A technique frequently used in racing is to rotate the gauges so that all needles or indicators are pointed to the directly vertical position when operating normally. The driver does not need to conciously scan the gauges, but can instead use his/her peripheral vision to determine the state of the car.

The Pedals - The pedals, like the steering wheel are a leverage item. The driver's legs will tire if not given a position of leverage. Likewise, the driver's legs may tire anyway, due to an inappropriate leverage fulcrum in the actual pedal system. Assuming the

pedals and levels are well designed, we can focus on the driver's legs. To be most effective the driver's legs should be bent slightly when the pedals are fully engaged, and should be bent somewhat more when the pedals are not engaged. The calf portion of the leg should probably not be at less than 120 degrees angle in relation to the thigh when the pedals are disengaged. See below:

Other Controls - Positioning of controls such as the gear shift, kill switch, and adjustment knobs should be carefully considered. It does no good if shifting is hampered by the steering wheel, or if the kill switch is buried away from rescue crew access.

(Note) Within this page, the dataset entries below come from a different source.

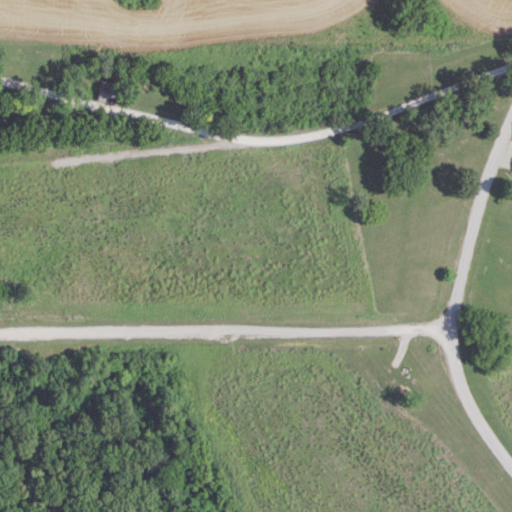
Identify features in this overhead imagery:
building: (106, 92)
road: (258, 137)
road: (122, 151)
road: (455, 290)
road: (225, 329)
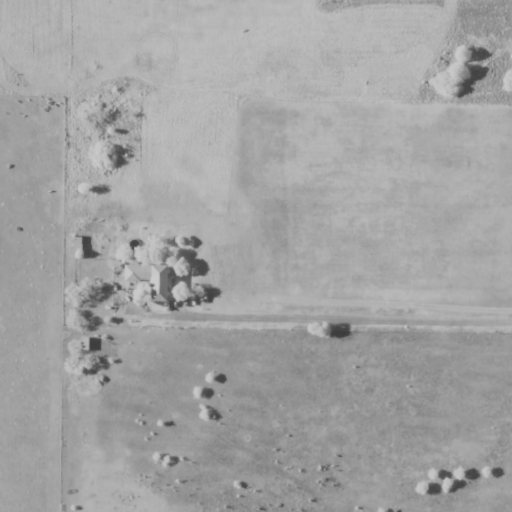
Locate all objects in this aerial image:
building: (152, 279)
road: (345, 317)
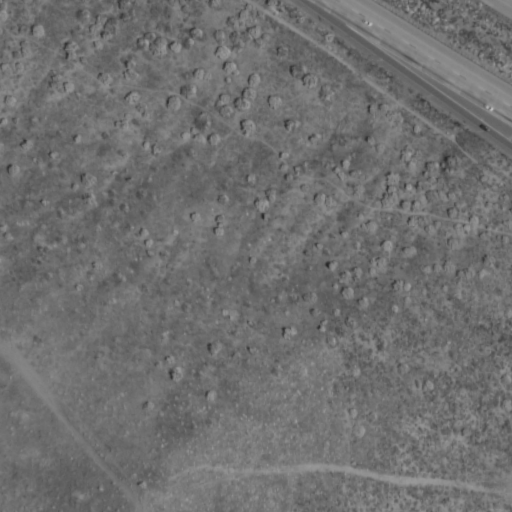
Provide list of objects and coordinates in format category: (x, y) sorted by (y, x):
road: (424, 52)
road: (416, 67)
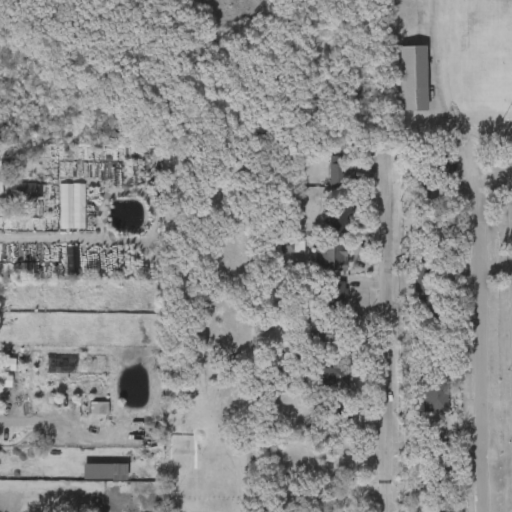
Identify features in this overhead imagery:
park: (486, 54)
park: (451, 74)
building: (411, 78)
building: (412, 78)
building: (446, 168)
building: (83, 171)
building: (340, 171)
road: (494, 182)
building: (21, 190)
building: (427, 197)
building: (71, 207)
building: (337, 219)
building: (431, 231)
road: (48, 239)
road: (480, 251)
building: (330, 258)
building: (331, 259)
building: (331, 287)
building: (334, 295)
building: (425, 322)
building: (445, 322)
building: (329, 335)
road: (390, 338)
building: (60, 364)
building: (332, 380)
building: (433, 393)
building: (433, 395)
building: (97, 409)
building: (94, 439)
building: (115, 439)
building: (446, 447)
road: (45, 497)
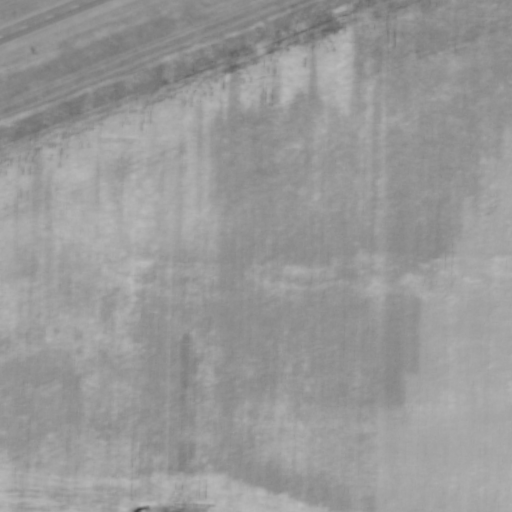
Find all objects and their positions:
road: (46, 18)
crop: (266, 271)
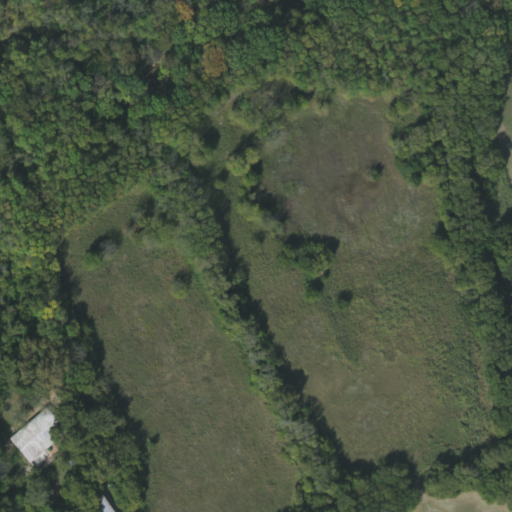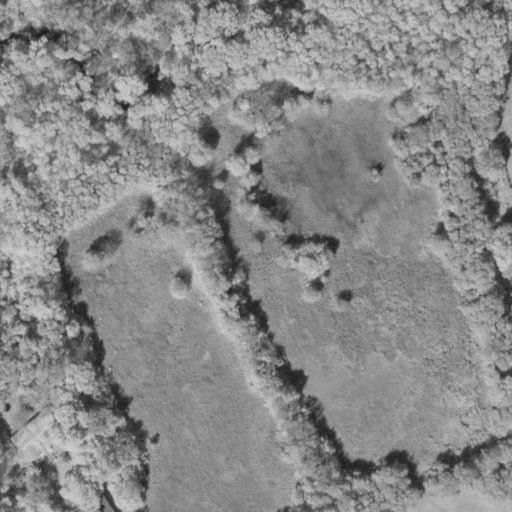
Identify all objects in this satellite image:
building: (38, 434)
building: (35, 436)
road: (91, 465)
building: (94, 504)
building: (98, 505)
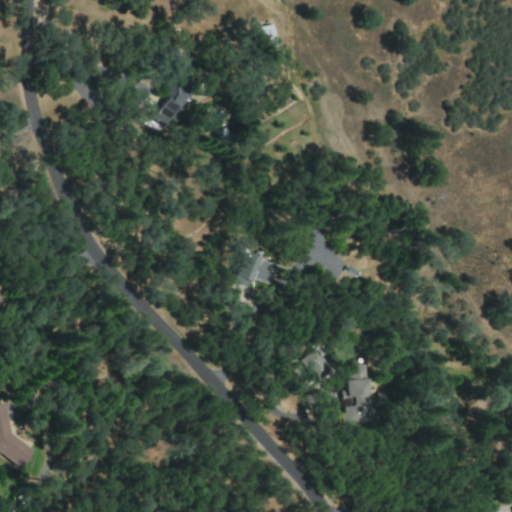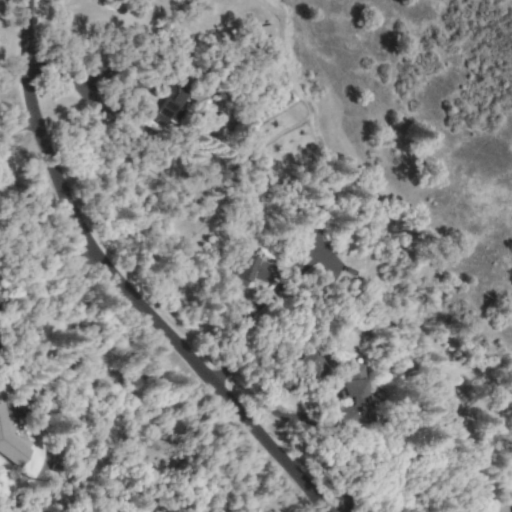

Safety/Ergonomics Design Tips


Use energy absorbing materials in the collapsable crash structure - In lower cost racing cars, most of the car is usually built from mild steel. Using that same mild steel in areas such as wishbones means that impacts will bend the material long before it breaks the material, meaning energy absorption takes place over a longer period. For light weight, use a stressed skin over a lightweight core material - crushable zones such as the nose cone on a formula car can be made from balsa, honeycomb or high density styrofoam covered with a stressed skin of composites. Triangulate the driver "safety cell" to prevent collapse - The safety cell can be designed in such a way that a catastrophic impact which collapses the safety cell, will make the safety cell expand away from the driver, instead of collapsing it onto the driver. In the case of a frontal impact, this would mean the sides of the cockpit would expand outward, upward and downward, instead of inward. Use a clear windscreen or bodywork to increase vision - using lexan or other nonshattering clear material can help increase visibility without compromising the function of the bodywork. In some cases, the driver can be lowered for better CG (center of gravity), and the normally opaque bodywork replaced with clear lexan, to aid in re-establishing the vision field. Keep the fuel cell and battery away from the driver and danger. Keeping dangerous items away from the driver is sometimes very difficult. In order to reduce the weight balance change over a race, designers will frequently put the fuel cell at the CG, so that no matter how empty or full it is, it does not cause a front/rear or side-to-side weight bias. However, most drivers don't like to sit next to fuel. Use secured, sealed firewalls

between the fuel cell and driver compartment, and further, use the safety cell to protect the fuel cell from outside intrusions. Don't scrimp on safety. Use only top quality certified suppliers of safety equipment. The cost is perhaps high, but consider how much you value your life. Fuel cells (Sanctioning body certified), seat belts (5 or 6 point sanctioning body certified only!), and driver safety wear (Nomex, 2 or more layers minimum! -- anything less is like wearing nothing).